• _Problem_: All of the records are to be copied out exactly, with nothing left out.

• _Records contained in a dataset_:
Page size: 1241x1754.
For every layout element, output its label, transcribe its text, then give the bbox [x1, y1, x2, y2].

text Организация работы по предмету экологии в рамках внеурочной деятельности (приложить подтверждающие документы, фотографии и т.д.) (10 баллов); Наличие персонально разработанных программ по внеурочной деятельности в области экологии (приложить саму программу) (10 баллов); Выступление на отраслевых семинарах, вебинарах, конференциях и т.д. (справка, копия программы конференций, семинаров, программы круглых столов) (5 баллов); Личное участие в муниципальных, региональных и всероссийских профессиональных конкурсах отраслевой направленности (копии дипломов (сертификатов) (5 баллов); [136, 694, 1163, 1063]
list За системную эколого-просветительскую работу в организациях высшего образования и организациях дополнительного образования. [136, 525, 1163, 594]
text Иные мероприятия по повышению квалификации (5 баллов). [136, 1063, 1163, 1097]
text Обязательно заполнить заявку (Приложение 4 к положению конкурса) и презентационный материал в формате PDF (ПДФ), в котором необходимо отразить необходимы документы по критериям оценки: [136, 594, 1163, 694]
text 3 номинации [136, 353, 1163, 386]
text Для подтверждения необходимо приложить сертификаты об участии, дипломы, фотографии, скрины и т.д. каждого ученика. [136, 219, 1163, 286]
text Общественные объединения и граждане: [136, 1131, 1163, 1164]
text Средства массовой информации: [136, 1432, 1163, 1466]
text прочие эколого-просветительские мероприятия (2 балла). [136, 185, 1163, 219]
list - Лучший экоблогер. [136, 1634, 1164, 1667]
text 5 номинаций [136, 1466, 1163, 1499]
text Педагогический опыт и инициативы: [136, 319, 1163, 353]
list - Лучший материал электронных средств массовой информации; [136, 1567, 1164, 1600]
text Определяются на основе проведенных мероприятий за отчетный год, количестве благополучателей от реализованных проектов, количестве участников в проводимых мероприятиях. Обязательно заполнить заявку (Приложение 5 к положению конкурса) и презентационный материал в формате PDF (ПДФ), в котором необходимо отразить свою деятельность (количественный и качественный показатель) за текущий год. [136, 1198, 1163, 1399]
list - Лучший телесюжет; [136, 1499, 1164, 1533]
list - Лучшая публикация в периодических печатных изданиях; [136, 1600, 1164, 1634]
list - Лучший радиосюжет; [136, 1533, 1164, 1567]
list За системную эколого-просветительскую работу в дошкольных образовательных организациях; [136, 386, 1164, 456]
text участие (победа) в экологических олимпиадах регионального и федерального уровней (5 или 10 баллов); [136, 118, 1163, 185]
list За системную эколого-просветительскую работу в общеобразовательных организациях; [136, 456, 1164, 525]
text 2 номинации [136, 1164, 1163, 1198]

• _Exercise response_:
Page size: 1241x1754.
For every layout element, output its label, transcribe its text, then give the bbox [x1, y1, x2, y2].

text Организация работы по предмету экологии в рамках внеурочной деятельности (приложить подтверждающие документы, фотографии и т.д.) (10 баллов); Наличие персонально разработанных программ по внеурочной деятельности в области экологии (приложить саму программу) (10 баллов); Выступление на отраслевых семинарах, вебинарах, конференциях и т.д. (справка, копия программы конференций, семинаров, программы круглых столов) (5 баллов); Личное участие в муниципальных, региональных и всероссийских профессиональных конкурсах отраслевой направленности (копии дипломов (сертификатов) (5 баллов); [136, 694, 1163, 1063]
list За системную эколого-просветительскую работу в организациях высшего образования и организациях дополнительного образования. [136, 525, 1163, 594]
text Иные мероприятия по повышению квалификации (5 баллов). [136, 1063, 1163, 1097]
text Обязательно заполнить заявку (Приложение 4 к положению конкурса) и презентационный материал в формате PDF (ПДФ), в котором необходимо отразить необходимы документы по критериям оценки: [136, 594, 1163, 694]
text 3 номинации [136, 353, 1163, 386]
text Для подтверждения необходимо приложить сертификаты об участии, дипломы, фотографии, скрины и т.д. каждого ученика. [136, 219, 1163, 286]
text Общественные объединения и граждане: [136, 1131, 1163, 1164]
text Средства массовой информации: [136, 1432, 1163, 1466]
text прочие эколого-просветительские мероприятия (2 балла). [136, 185, 1163, 219]
list - Лучший экоблогер. [136, 1634, 1164, 1667]
text 5 номинаций [136, 1466, 1163, 1499]
text Педагогический опыт и инициативы: [136, 319, 1163, 353]
list - Лучший материал электронных средств массовой информации; [136, 1567, 1164, 1600]
text Определяются на основе проведенных мероприятий за отчетный год, количестве благополучателей от реализованных проектов, количестве участников в проводимых мероприятиях. Обязательно заполнить заявку (Приложение 5 к положению конкурса) и презентационный материал в формате PDF (ПДФ), в котором необходимо отразить свою деятельность (количественный и качественный показатель) за текущий год. [136, 1198, 1163, 1399]
list - Лучший телесюжет; [136, 1499, 1164, 1533]
list - Лучшая публикация в периодических печатных изданиях; [136, 1600, 1164, 1634]
list - Лучший радиосюжет; [136, 1533, 1164, 1567]
list За системную эколого-просветительскую работу в дошкольных образовательных организациях; [136, 386, 1164, 456]
text участие (победа) в экологических олимпиадах регионального и федерального уровней (5 или 10 баллов); [136, 118, 1163, 185]
list За системную эколого-просветительскую работу в общеобразовательных организациях; [136, 456, 1164, 525]
text 2 номинации [136, 1164, 1163, 1198]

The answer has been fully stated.